Gerry O’Neill, CEO of South West Mayo Development Company, was pleased with changes to the programme, but he criticised the decision to put the work out to public tender.

“The fact that we’re through the second tendering process is a relief, obviously, for us all. Having done it once, it was easy to do the second time, but these programmes should not be in that space – they shouldn’t be tendering.

“Having said that, we’re where we are now. The new programme has been simplified in that there are two goals rather than three.

“And the fact that the targets are reduced a bit enables us to work more intensively with less people, rather than working under pressure with regard to meeting targets.

“In our case, the main priority remains with individuals, with younger people and with what would be classically called ‘NEETs’ [people who are not in education, employment or training].

“From the community side, there would be a lot of rural isolation. We’re also looking to put more effort into supporting social economy projects,” he said.


Jim Slevin and colleagues from Donegal Local Development Company travelled the furthest for the national launch.

Slevin said SICAP had been “streamlined and is doing everything that it should be doing, so we’re very happy with it at this point in time. It is working very well for us”.

North Tipperary

Caroline Shanahan, from North Tipperary Leader Partnership, said: “I work as a project worker on SICAP. We do work sometimes that never gets seen or heard of, and I enjoy working on it.

“Overall, I think it’s a great programme. I’m glad they made some changes from the last programme. I just feel it might be easier to work with,” she said.

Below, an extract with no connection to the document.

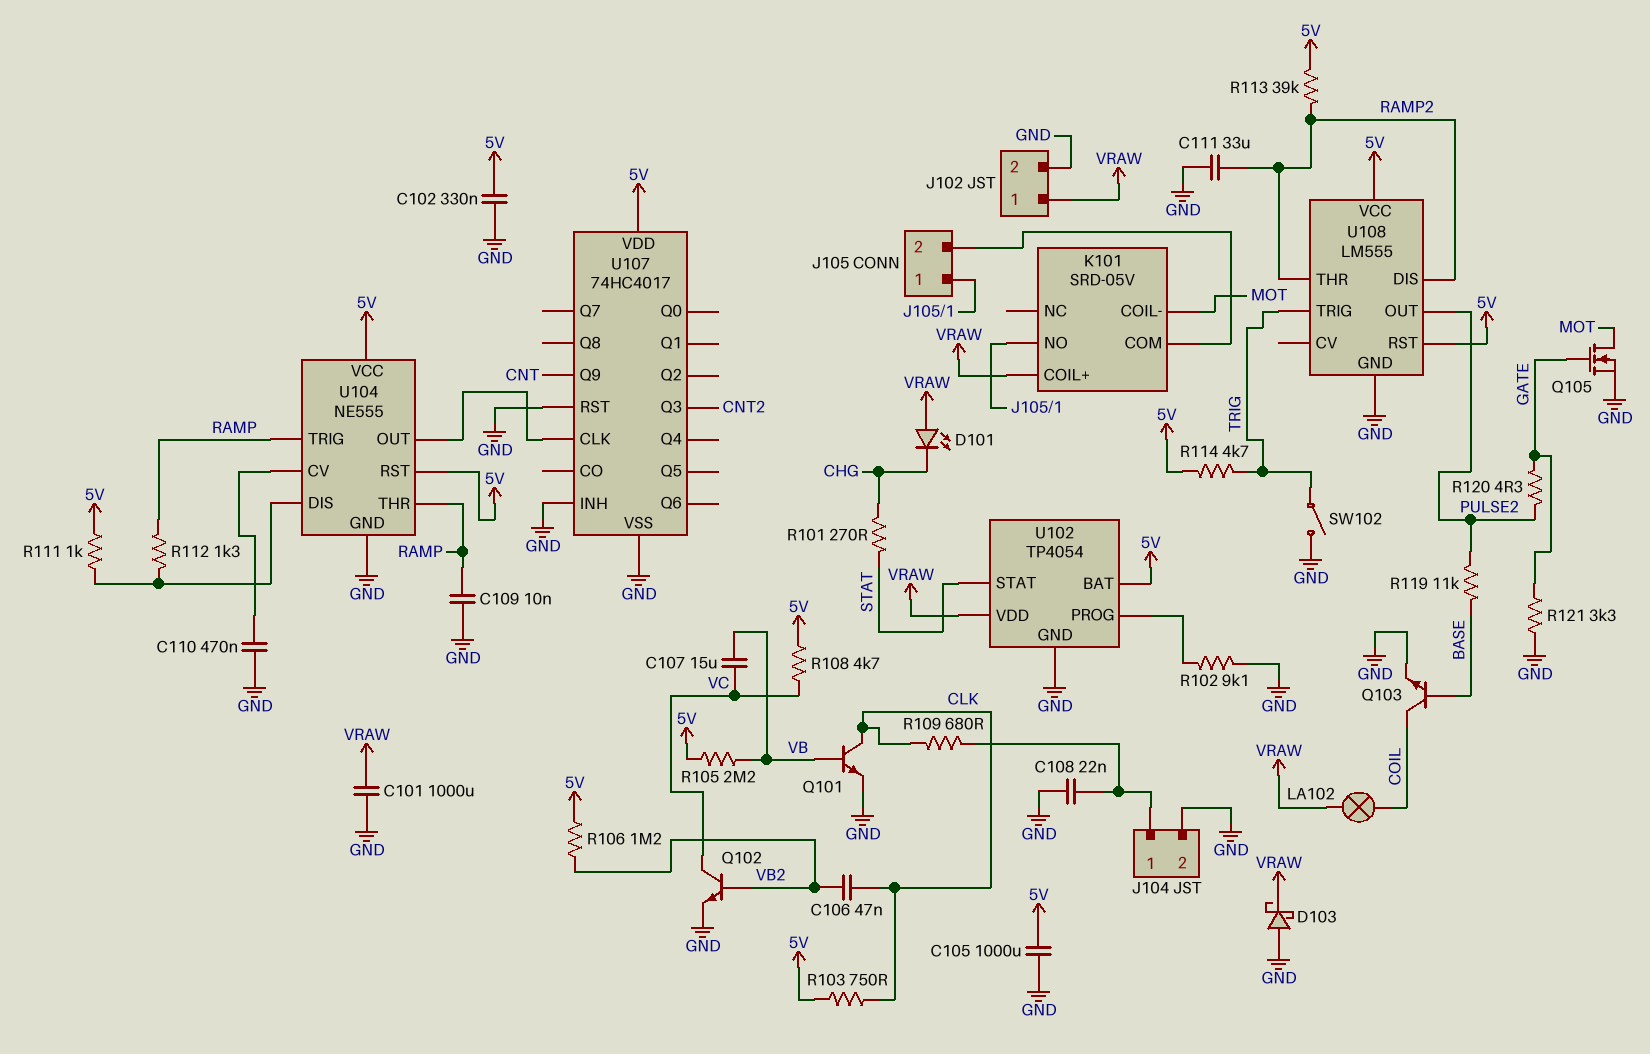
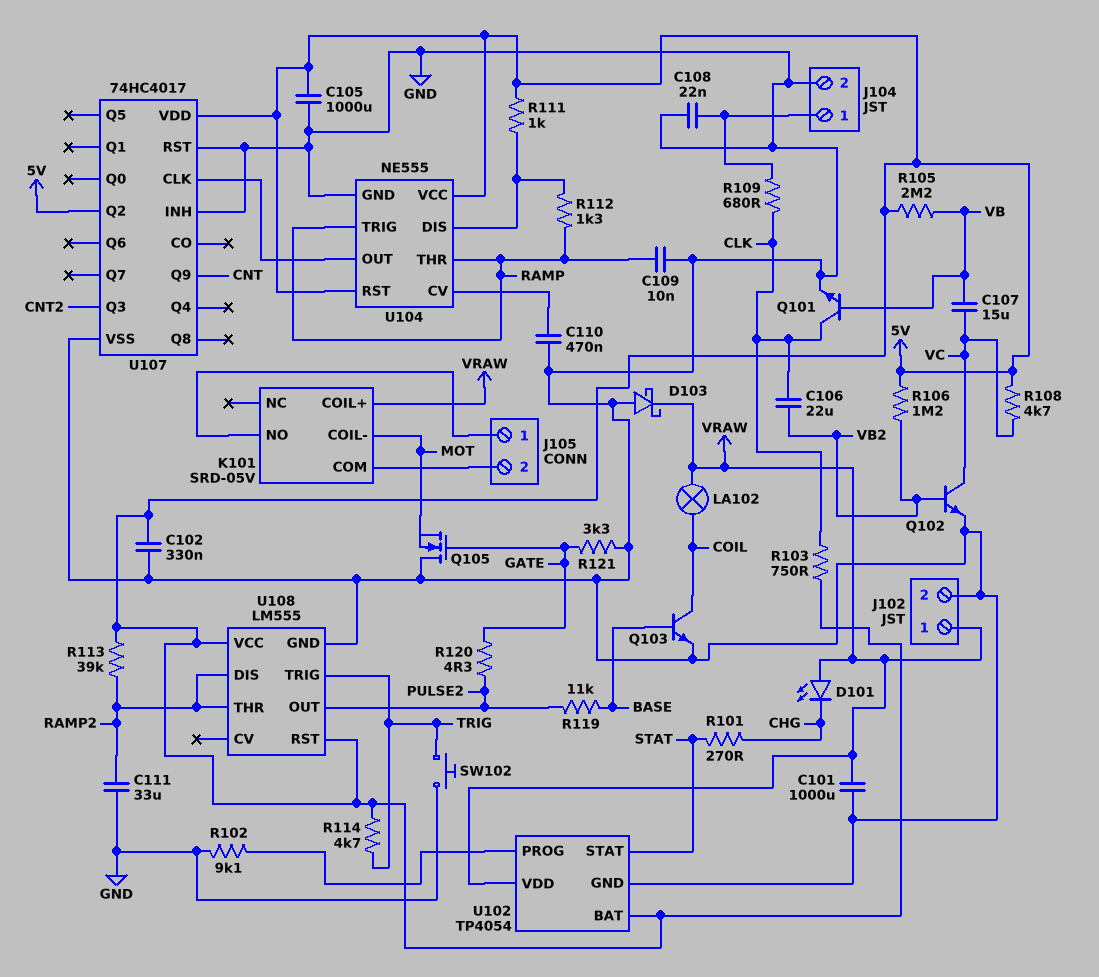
C106: 47nF (CLK, VB2) -> 22uF (CLK, VB2)
Q105: NMOS (G GATE, D MOT, S GND) -> NMOS (G GATE, D GND, S MOT)
SW102: switch (GND, TRIG) -> button (GND, TRIG)
U107 pin Q2: none -> 5V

Limerick – LCDC perspective

Newcastle West-based Fine Gael councillor Jerome Scanlan is the chair of the LCDC in Limerick. He said SICAP was “fantastic” and had “delivered very well for Limerick through our three LEADER companies: West Limerick Resources, Ballyhoura Development, and the PAUL Partnership”.

He said it was “absolutely fitting” that Minister Ring conducted the launch in Southill.

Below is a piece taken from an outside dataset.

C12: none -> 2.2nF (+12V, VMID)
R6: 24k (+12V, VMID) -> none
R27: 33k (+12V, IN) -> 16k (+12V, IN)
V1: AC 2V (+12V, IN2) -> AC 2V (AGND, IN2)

Limerick – a worker’s perspective

Maeve Gorden is with St Mary’s Aid, based in Limerick city’s King’s Island.

She said: “It’s lovely to see that the consultation that was done over the past few years was taken into account. There’s a move towards the bottom-up approach in allowing communities to grow with the programme.

“And it’s open now to more people; it’s not as closed to target groups. It’s open to older people, and reaching out and recognising the needs of women as well. They’re all good changes. It’s going in the right direction.”

National perspective – the ILDN

The Irish Local Development Network (ILDN), whose members implement SICAP across the state, welcomed the new programme and its design. Chairperson Marie Price-Bolger said: “It will allow our members, whose approach is community-based and community-led, to advance the social inclusion needs of disadvantaged individuals and groups on a planned basis over the next five years. The ILDN looks forward to supporting our members in their delivery of the programme.”

National perspective – Pobal

Pobal’s CEO, Denis Leamy, welcomed the fact that SICAP 2018-2022 will have “an increased focus on targeting the most disadvantaged individuals and communities, using community development approaches, more intense engagement, and greater collaboration with other agencies”.